When U.S. President Donald Trump stood at the United Nations General Assembly and called African migrants “criminal immigrants,” many of us bristled.
But Ghanaian President John Dramani Mahama pushed back, insisting that our youth are not criminals but hardworking people chasing better opportunities.
Both men missed the point. The real question is not whether our young people are criminals, it’s why millions feel compelled to leave Africa in the first place.
The push factors we refuse to face
Every year, thousands of young Africans cross deserts, risk drowning in the Mediterranean, or hide in cargo containers just for a shot at Europe or North America. Why?
Because home has failed them.
- Jobs are scarce: Our economies cannot absorb the millions graduating each year.
- Corruption is rampant: Public funds meant for schools, hospitals, and industries vanish.
- Social protections are weak: Unlike in the West, there are no cushions for the unemployed or underemployed.
- Dignity feels absent: Many believe even menial work abroad brings more respect than staying jobless at home.
This is not migration by choice but it is migration by desperation.
Debunking the “criminal” label
The idea that African migrants are flooding Western prisons is false.
Studies repeatedly show that immigrants are less likely to commit crimes than native-born citizens in the U.S. and Europe.
Our migrants are not criminals. They are nurses caring for the sick, engineers building roads, and students striving for knowledge.
The tragedy is not their presence abroad but their absence at home.
The true cost of the exodus
Africa spends scarce resources educating its youth, only to watch them serve other nations.

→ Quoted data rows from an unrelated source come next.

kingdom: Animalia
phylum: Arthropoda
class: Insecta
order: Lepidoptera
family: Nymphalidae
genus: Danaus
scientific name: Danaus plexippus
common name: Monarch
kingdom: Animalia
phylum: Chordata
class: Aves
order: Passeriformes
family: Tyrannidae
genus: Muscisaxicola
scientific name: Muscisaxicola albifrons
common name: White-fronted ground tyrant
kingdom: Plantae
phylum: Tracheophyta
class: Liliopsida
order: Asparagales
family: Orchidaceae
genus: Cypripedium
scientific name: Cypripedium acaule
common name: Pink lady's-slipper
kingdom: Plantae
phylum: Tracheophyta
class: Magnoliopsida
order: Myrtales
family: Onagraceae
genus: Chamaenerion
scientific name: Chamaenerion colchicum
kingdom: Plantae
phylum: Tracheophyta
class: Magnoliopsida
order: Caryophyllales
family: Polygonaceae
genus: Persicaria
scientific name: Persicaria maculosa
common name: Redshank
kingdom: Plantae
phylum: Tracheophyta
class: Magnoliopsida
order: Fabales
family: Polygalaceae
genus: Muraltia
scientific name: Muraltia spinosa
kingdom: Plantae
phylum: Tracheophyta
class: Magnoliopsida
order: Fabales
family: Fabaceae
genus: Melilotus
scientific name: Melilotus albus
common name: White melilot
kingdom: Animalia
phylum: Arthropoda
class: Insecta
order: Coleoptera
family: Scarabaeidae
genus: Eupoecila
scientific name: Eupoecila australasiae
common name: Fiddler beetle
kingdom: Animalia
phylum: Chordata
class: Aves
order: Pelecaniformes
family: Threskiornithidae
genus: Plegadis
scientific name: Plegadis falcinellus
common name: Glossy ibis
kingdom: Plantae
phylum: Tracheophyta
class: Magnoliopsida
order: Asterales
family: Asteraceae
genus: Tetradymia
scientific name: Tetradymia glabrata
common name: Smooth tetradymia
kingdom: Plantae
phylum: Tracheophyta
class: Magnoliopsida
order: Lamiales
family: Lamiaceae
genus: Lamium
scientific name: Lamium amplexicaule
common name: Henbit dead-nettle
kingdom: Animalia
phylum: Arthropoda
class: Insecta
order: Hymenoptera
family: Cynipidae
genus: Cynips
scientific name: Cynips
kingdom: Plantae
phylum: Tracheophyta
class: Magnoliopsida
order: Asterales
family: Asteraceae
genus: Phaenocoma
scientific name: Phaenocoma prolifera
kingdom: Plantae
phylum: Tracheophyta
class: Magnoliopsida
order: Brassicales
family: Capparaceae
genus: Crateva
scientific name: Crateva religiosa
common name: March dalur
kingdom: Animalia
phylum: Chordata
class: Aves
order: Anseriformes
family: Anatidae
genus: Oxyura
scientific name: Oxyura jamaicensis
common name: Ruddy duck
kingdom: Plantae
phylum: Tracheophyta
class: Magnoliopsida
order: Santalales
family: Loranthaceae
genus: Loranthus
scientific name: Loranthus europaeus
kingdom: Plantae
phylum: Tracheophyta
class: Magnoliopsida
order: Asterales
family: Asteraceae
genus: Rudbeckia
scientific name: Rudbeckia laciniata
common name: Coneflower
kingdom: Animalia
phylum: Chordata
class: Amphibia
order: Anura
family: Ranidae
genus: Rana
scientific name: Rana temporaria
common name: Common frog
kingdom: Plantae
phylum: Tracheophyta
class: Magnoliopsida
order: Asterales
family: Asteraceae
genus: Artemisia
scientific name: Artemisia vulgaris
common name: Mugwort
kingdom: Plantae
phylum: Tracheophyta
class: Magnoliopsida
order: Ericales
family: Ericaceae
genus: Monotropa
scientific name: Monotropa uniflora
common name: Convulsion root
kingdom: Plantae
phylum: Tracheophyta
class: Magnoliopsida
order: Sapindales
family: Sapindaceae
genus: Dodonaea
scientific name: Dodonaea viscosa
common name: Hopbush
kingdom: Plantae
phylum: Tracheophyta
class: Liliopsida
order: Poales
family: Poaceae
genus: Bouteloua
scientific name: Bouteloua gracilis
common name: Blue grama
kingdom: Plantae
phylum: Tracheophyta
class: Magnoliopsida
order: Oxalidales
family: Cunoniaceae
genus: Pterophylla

This “brain drain” is a slow bleed of doctors, teachers, and entrepreneurs, the very people we need to build functioning economies.
Yes, remittances help families back home. But they cannot substitute for having our best minds on the ground, driving industries, and creating opportunity.
What must change
If African leaders want to stop this mass exodus, speeches at the UN won’t cut it. Action will.
- Create Jobs at Scale: Invest in agro-processing, manufacturing, and tech industries that can absorb millions of workers.
- Back Youth Entrepreneurs: Provide grants, mentorship, and low-interest loans to young innovators.
- Reform Education: Link schooling to actual market needs with vocational training, not just degrees.
- Fight Corruption Relentlessly: Without accountability, all promises collapse.
- Give Youth a Stake: Involve young people in policymaking so they see a future worth staying for.
Conclusion
Trump’s insult should not be our focus. The insult is when African youth see no hope at home.
Migration will never end, nor should it. But when it becomes the only path to dignity and survival, our governments have failed.
The future of Africa cannot be built from Toronto, London, or Paris.
It must be built in Accra, Lagos, Nairobi, and Johannesburg by young Africans who believe staying is better than leaving.
That belief will only come when leaders stop defending Africa abroad and start fixing Africa at home.